- _Supplied material_:
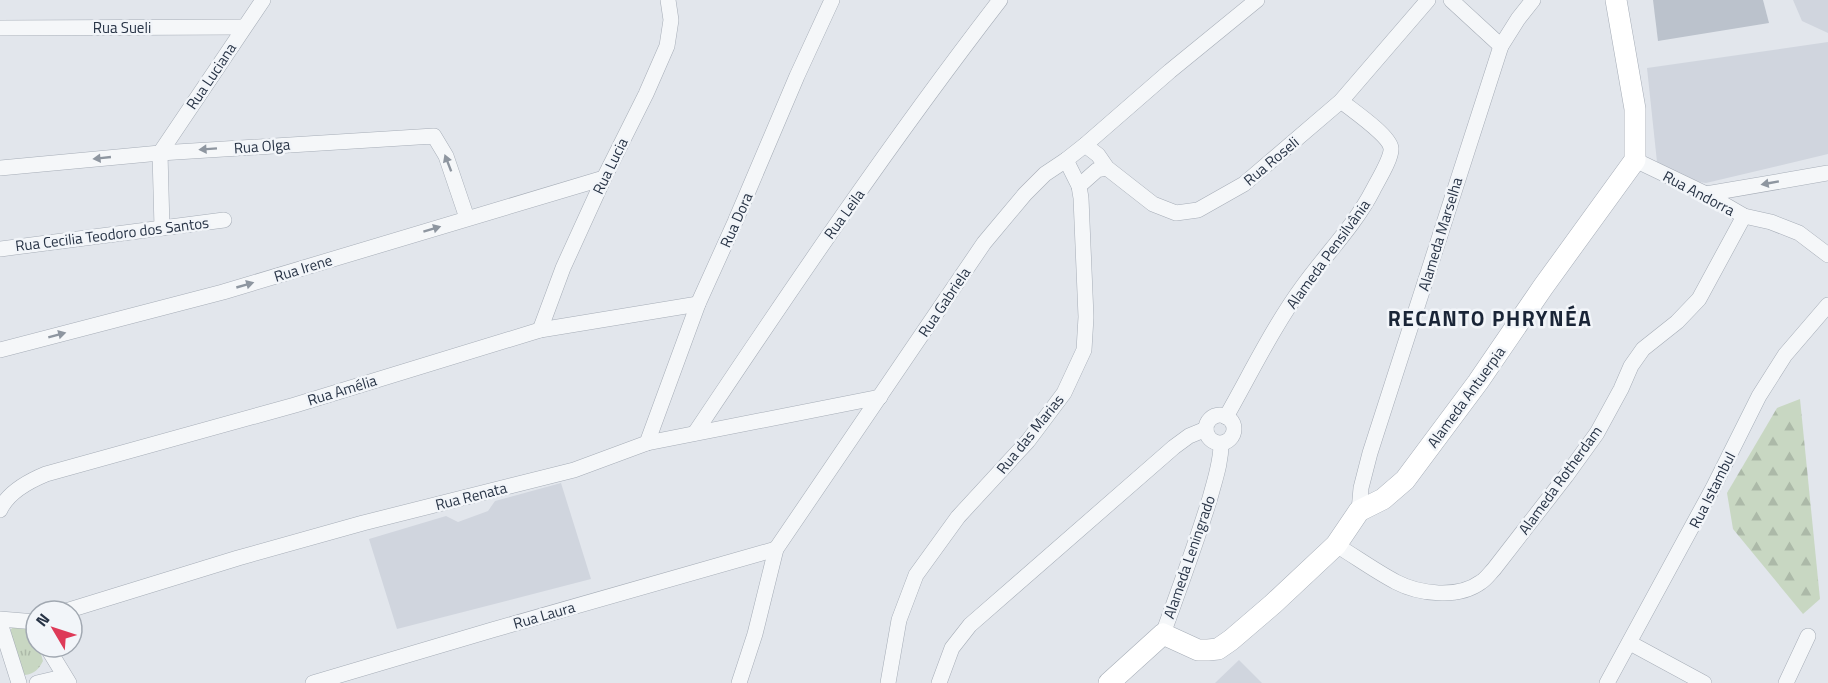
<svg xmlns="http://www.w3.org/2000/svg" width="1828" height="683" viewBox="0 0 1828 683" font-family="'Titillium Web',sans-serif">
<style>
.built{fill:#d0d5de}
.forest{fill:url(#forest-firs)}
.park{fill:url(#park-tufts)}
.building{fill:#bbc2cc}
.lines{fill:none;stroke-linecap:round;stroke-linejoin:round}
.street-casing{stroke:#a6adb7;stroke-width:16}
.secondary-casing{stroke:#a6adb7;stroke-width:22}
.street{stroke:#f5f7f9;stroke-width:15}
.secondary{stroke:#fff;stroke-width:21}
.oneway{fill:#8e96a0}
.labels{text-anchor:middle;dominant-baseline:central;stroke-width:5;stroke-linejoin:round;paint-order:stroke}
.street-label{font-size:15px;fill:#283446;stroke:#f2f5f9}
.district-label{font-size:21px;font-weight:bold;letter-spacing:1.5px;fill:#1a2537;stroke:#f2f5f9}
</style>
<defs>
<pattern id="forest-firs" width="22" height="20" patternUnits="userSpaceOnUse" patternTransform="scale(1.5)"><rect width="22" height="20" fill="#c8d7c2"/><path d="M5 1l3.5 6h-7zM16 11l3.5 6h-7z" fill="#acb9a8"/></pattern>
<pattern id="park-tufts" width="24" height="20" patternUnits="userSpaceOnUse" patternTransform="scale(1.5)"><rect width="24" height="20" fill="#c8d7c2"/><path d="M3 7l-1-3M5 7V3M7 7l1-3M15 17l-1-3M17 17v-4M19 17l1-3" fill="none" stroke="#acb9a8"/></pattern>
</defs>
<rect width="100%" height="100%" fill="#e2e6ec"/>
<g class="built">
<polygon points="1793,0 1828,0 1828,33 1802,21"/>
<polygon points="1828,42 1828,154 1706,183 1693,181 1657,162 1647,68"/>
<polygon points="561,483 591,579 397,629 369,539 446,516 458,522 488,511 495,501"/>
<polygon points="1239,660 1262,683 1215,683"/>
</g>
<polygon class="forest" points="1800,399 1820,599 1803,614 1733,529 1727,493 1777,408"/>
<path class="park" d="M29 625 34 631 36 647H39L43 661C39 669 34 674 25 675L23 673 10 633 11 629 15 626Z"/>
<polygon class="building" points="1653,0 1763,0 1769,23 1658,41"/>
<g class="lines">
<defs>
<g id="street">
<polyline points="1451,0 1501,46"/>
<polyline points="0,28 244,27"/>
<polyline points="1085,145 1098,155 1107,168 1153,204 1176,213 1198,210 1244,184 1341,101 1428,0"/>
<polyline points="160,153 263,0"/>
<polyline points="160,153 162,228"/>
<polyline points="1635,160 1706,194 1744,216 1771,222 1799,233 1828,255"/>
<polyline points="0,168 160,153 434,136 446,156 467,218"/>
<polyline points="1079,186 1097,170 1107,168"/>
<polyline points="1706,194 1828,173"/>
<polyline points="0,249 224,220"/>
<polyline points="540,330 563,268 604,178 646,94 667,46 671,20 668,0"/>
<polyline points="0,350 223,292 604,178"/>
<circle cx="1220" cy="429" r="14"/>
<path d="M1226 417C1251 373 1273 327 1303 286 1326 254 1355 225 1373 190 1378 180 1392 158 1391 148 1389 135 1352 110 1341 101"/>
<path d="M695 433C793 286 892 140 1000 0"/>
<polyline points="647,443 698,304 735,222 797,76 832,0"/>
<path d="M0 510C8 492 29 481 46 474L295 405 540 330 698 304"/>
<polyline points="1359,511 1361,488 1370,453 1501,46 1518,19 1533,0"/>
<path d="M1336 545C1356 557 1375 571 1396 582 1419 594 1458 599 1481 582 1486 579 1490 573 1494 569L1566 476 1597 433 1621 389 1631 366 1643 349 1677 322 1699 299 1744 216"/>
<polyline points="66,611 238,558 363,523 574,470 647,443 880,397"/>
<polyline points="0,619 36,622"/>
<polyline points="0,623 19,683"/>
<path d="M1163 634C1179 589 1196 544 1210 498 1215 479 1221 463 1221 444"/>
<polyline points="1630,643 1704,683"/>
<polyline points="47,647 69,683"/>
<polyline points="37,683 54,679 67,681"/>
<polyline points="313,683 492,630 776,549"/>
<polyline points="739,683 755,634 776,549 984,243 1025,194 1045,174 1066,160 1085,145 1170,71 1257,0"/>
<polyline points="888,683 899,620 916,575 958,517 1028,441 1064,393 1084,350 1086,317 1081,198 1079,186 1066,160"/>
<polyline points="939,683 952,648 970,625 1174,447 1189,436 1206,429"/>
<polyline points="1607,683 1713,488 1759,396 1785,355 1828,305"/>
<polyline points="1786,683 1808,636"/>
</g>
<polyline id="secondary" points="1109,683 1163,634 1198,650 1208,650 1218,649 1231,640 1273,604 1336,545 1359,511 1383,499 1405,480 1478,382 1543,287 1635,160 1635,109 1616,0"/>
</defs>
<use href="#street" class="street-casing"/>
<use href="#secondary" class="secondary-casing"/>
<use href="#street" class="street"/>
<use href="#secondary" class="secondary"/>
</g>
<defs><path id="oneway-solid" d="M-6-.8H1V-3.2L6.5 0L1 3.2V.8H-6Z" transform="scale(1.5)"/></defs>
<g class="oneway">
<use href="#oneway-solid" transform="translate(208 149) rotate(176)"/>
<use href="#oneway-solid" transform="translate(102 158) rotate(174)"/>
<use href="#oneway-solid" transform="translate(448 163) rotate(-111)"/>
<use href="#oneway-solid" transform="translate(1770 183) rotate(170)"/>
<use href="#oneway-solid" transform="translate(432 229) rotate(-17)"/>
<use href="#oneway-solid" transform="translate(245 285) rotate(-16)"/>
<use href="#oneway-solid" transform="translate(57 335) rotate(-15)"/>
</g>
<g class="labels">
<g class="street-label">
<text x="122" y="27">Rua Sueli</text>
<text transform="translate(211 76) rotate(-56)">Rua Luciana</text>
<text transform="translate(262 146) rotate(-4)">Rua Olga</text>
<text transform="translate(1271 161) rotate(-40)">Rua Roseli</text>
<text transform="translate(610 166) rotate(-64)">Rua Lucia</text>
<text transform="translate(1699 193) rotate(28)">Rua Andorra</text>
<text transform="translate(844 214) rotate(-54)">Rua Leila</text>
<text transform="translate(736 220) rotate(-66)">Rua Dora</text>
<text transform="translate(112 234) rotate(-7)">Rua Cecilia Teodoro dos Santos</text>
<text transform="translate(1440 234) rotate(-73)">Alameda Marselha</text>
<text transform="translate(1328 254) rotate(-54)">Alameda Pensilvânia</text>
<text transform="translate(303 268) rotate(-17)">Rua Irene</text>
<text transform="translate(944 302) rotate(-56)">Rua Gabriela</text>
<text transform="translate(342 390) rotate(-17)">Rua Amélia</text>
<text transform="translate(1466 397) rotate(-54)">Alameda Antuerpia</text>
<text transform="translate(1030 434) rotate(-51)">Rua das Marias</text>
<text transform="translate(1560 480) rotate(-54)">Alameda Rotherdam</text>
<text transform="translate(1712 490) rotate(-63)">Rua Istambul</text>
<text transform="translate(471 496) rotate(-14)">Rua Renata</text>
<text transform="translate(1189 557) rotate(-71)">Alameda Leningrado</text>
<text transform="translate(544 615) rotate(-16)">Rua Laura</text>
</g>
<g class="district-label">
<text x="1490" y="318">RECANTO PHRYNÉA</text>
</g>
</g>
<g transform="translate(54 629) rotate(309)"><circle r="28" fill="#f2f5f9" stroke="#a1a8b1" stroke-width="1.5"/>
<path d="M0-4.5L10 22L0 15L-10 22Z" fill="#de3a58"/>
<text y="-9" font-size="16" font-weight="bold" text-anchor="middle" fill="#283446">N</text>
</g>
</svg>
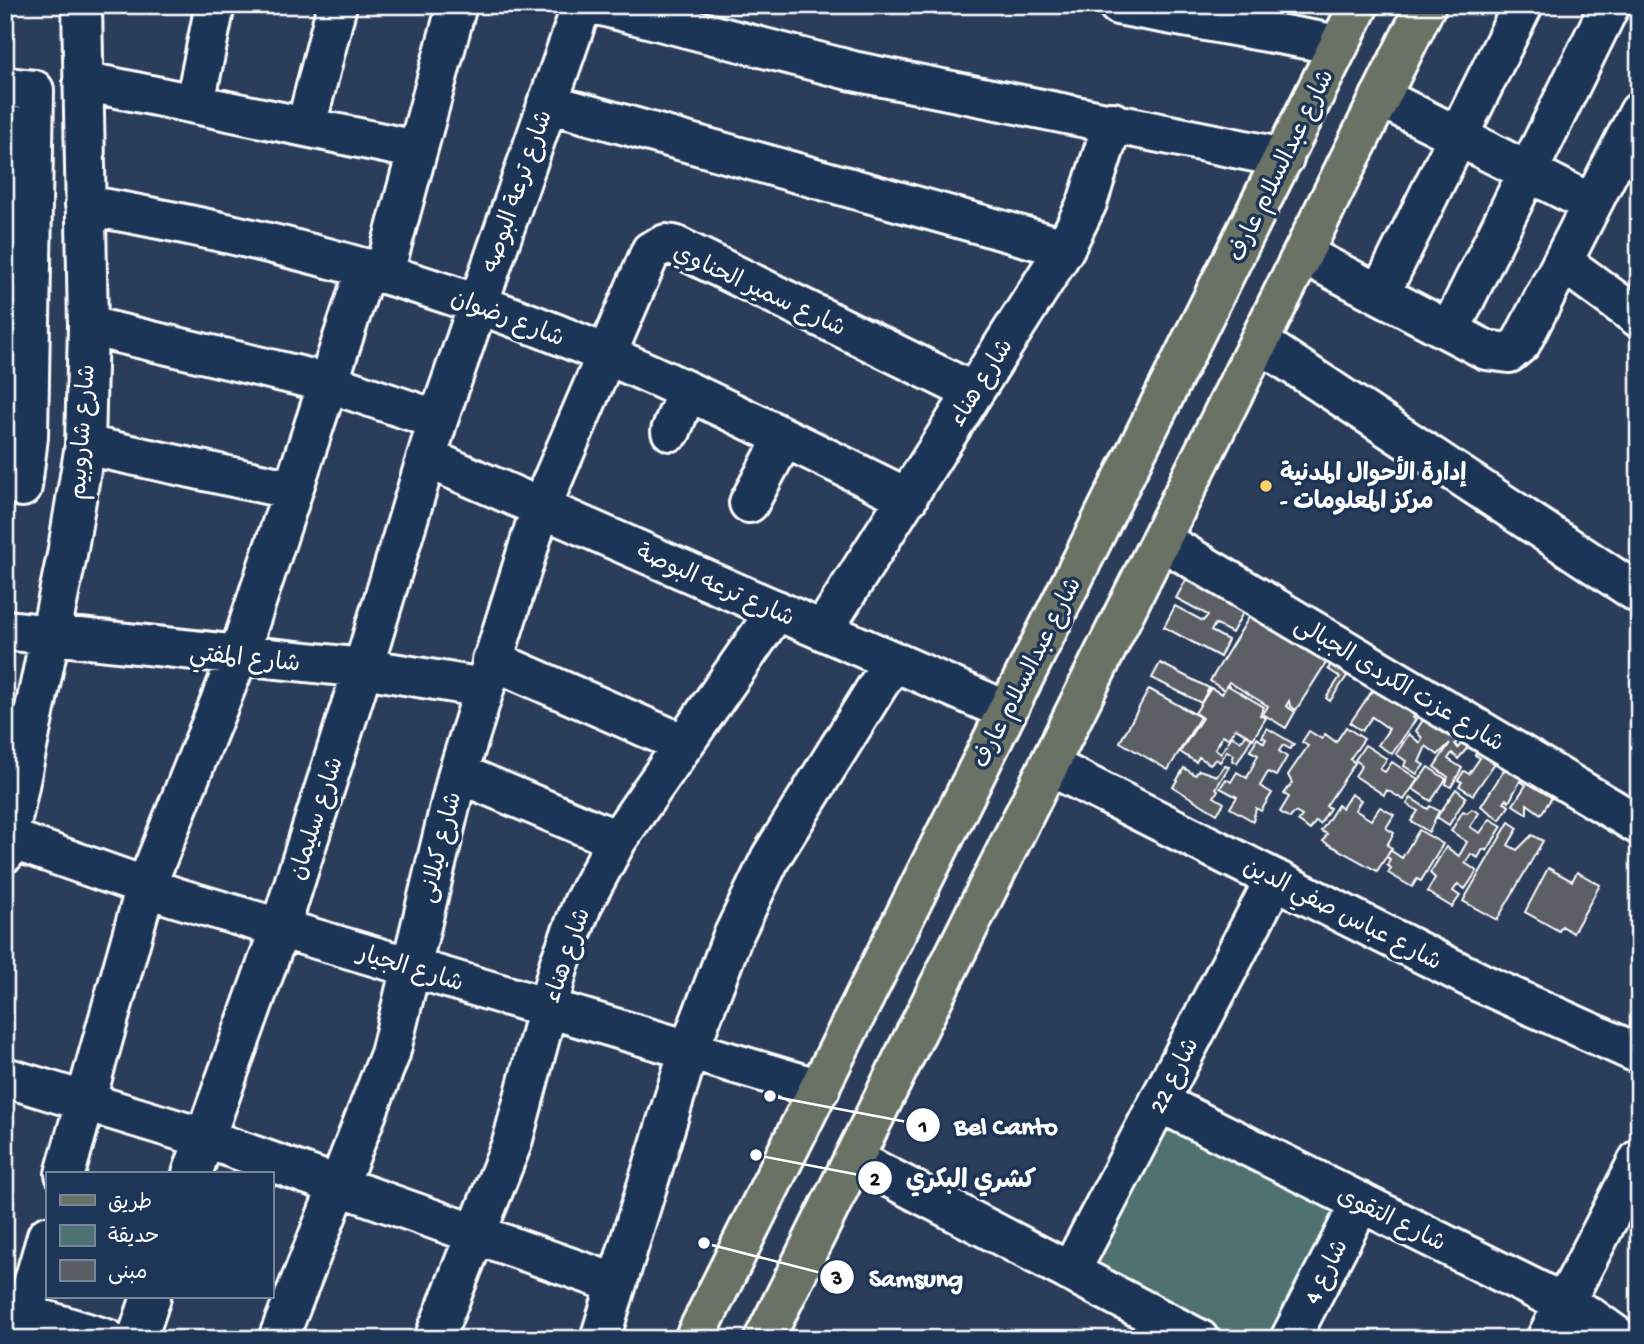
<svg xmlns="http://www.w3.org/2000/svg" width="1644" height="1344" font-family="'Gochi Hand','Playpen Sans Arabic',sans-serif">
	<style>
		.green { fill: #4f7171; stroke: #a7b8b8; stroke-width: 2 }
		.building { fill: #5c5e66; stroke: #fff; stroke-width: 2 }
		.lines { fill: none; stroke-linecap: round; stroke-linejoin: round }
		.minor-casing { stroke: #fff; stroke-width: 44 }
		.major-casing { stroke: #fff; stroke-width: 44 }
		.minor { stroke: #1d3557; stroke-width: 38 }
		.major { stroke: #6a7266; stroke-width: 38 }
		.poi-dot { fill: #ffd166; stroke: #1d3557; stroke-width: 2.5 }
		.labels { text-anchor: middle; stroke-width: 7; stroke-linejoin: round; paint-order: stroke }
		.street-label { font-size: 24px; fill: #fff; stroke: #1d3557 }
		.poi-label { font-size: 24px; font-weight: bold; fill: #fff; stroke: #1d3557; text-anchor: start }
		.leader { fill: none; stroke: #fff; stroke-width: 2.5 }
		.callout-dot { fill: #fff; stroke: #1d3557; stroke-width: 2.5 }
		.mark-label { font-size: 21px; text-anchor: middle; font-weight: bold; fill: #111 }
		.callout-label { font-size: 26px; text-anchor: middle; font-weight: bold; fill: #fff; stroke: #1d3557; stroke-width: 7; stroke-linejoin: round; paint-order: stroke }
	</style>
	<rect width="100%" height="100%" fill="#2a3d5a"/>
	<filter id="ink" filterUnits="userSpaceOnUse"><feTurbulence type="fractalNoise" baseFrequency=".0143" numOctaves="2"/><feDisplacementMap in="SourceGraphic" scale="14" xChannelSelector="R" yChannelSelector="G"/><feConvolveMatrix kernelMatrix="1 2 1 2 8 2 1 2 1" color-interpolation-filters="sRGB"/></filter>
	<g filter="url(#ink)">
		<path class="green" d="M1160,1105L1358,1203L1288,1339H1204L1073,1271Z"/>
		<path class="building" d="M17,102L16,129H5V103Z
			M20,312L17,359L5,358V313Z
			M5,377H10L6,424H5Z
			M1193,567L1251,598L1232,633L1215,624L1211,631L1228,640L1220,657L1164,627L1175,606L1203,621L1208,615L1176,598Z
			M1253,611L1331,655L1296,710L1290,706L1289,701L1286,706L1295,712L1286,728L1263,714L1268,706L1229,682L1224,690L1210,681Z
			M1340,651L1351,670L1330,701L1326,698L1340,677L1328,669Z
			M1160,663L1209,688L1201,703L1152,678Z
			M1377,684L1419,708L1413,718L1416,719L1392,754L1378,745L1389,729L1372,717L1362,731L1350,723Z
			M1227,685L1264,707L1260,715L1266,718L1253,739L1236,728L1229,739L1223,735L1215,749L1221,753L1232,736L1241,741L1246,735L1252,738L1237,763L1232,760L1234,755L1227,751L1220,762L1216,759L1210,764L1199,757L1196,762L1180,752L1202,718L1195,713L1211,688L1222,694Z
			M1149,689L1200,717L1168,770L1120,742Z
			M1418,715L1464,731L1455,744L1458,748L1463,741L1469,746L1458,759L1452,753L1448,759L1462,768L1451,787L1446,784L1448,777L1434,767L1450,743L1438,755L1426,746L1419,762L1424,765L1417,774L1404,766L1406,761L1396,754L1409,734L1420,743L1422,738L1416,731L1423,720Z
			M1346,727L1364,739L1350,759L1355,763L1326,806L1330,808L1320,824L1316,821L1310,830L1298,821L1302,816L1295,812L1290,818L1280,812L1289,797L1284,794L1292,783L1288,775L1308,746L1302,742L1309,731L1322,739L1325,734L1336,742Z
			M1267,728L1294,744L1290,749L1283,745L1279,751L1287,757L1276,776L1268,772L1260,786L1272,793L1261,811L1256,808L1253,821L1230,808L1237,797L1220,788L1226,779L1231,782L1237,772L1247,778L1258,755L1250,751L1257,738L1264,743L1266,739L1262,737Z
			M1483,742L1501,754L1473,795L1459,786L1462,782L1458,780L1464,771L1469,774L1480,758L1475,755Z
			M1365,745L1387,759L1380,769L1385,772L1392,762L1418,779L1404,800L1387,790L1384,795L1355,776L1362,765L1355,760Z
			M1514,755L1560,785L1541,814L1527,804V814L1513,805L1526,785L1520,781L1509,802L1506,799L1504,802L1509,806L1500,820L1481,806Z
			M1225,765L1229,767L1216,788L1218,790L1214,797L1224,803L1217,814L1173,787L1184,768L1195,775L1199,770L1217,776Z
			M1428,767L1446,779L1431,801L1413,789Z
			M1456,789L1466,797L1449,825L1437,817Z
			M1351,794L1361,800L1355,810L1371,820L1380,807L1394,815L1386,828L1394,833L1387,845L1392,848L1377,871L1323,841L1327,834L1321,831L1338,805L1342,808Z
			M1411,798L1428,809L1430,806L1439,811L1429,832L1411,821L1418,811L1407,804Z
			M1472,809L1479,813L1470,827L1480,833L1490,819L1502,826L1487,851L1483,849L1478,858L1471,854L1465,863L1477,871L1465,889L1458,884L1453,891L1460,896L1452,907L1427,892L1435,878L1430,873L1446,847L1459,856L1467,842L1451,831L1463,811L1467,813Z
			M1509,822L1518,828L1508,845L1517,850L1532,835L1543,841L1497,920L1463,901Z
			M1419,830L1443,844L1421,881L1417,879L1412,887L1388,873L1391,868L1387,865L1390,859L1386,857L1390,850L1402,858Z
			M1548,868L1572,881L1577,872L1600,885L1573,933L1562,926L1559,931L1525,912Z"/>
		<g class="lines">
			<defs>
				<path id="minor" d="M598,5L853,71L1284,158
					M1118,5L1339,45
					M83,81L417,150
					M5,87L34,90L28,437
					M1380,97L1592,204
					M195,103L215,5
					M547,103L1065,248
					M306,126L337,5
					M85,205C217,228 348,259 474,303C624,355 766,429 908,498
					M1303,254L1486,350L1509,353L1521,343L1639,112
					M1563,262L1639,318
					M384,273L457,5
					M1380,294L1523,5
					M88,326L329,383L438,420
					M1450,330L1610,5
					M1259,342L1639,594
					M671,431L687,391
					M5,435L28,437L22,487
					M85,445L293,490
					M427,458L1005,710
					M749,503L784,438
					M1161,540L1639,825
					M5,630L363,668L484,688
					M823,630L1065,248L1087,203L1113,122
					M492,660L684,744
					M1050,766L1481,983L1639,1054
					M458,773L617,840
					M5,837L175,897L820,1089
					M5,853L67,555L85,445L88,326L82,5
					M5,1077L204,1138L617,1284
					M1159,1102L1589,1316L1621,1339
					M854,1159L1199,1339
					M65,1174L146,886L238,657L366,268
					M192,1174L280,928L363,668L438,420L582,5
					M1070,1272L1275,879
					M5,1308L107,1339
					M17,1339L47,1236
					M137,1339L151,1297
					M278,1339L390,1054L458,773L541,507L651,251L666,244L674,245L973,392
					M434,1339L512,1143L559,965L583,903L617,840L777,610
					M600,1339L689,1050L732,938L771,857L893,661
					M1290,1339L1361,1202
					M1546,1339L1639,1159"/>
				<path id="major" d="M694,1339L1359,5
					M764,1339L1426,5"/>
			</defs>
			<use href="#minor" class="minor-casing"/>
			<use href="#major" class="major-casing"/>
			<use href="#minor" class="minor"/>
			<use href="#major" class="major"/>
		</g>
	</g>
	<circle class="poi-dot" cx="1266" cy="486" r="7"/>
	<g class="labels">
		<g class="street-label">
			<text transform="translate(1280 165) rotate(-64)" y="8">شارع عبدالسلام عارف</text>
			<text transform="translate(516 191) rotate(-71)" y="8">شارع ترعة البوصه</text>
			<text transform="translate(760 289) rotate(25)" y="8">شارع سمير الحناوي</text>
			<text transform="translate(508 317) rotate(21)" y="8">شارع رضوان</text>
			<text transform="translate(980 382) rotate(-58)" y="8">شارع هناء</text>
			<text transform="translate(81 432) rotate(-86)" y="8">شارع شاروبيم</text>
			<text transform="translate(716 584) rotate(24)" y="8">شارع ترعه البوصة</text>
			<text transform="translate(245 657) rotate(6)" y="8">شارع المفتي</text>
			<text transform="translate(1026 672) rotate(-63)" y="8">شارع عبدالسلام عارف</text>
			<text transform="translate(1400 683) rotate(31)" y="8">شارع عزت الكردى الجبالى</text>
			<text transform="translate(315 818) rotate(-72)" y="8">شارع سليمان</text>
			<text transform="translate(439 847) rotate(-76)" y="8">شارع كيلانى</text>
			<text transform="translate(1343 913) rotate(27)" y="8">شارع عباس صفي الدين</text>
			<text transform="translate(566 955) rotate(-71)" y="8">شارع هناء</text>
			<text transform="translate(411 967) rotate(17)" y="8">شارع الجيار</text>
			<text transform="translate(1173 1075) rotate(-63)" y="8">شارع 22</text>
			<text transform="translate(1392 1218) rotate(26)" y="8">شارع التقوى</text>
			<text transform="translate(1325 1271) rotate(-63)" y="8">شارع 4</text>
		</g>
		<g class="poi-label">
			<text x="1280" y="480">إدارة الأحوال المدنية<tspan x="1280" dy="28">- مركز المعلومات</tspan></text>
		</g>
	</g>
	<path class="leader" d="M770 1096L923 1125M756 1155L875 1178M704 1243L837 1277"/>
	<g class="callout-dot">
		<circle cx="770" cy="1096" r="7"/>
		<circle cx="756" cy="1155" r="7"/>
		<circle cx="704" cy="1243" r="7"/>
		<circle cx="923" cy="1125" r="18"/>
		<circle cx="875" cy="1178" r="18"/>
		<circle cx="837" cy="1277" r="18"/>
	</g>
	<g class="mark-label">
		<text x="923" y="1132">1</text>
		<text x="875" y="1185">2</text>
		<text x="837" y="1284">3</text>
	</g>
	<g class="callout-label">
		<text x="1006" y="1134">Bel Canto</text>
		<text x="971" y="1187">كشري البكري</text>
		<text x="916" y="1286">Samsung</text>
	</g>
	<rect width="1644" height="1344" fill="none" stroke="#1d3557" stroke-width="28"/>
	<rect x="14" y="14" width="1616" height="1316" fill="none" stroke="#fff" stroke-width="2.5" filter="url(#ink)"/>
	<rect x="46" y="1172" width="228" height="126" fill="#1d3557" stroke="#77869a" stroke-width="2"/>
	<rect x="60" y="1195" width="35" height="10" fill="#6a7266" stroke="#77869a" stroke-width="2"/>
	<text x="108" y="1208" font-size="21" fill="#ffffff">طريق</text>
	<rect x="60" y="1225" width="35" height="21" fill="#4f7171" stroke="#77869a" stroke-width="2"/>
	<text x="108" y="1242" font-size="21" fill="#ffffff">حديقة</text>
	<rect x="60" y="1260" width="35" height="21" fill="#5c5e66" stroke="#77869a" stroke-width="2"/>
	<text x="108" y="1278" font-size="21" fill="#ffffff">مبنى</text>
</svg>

- _The problem_: Reproduce exactly, and only, the part of the listing above that begins at the line with "#4f7171; stroke: #a7b8b8;" and goes on through the line with "M5,377H10L6,424H5Z".

- _Output below_:
		.green { fill: #4f7171; stroke: #a7b8b8; stroke-width: 2 }
		.building { fill: #5c5e66; stroke: #fff; stroke-width: 2 }
		.lines { fill: none; stroke-linecap: round; stroke-linejoin: round }
		.minor-casing { stroke: #fff; stroke-width: 44 }
		.major-casing { stroke: #fff; stroke-width: 44 }
		.minor { stroke: #1d3557; stroke-width: 38 }
		.major { stroke: #6a7266; stroke-width: 38 }
		.poi-dot { fill: #ffd166; stroke: #1d3557; stroke-width: 2.5 }
		.labels { text-anchor: middle; stroke-width: 7; stroke-linejoin: round; paint-order: stroke }
		.street-label { font-size: 24px; fill: #fff; stroke: #1d3557 }
		.poi-label { font-size: 24px; font-weight: bold; fill: #fff; stroke: #1d3557; text-anchor: start }
		.leader { fill: none; stroke: #fff; stroke-width: 2.5 }
		.callout-dot { fill: #fff; stroke: #1d3557; stroke-width: 2.5 }
		.mark-label { font-size: 21px; text-anchor: middle; font-weight: bold; fill: #111 }
		.callout-label { font-size: 26px; text-anchor: middle; font-weight: bold; fill: #fff; stroke: #1d3557; stroke-width: 7; stroke-linejoin: round; paint-order: stroke }
	</style>
	<rect width="100%" height="100%" fill="#2a3d5a"/>
	<filter id="ink" filterUnits="userSpaceOnUse"><feTurbulence type="fractalNoise" baseFrequency=".0143" numOctaves="2"/><feDisplacementMap in="SourceGraphic" scale="14" xChannelSelector="R" yChannelSelector="G"/><feConvolveMatrix kernelMatrix="1 2 1 2 8 2 1 2 1" color-interpolation-filters="sRGB"/></filter>
	<g filter="url(#ink)">
		<path class="green" d="M1160,1105L1358,1203L1288,1339H1204L1073,1271Z"/>
		<path class="building" d="M17,102L16,129H5V103Z
			M20,312L17,359L5,358V313Z
			M5,377H10L6,424H5Z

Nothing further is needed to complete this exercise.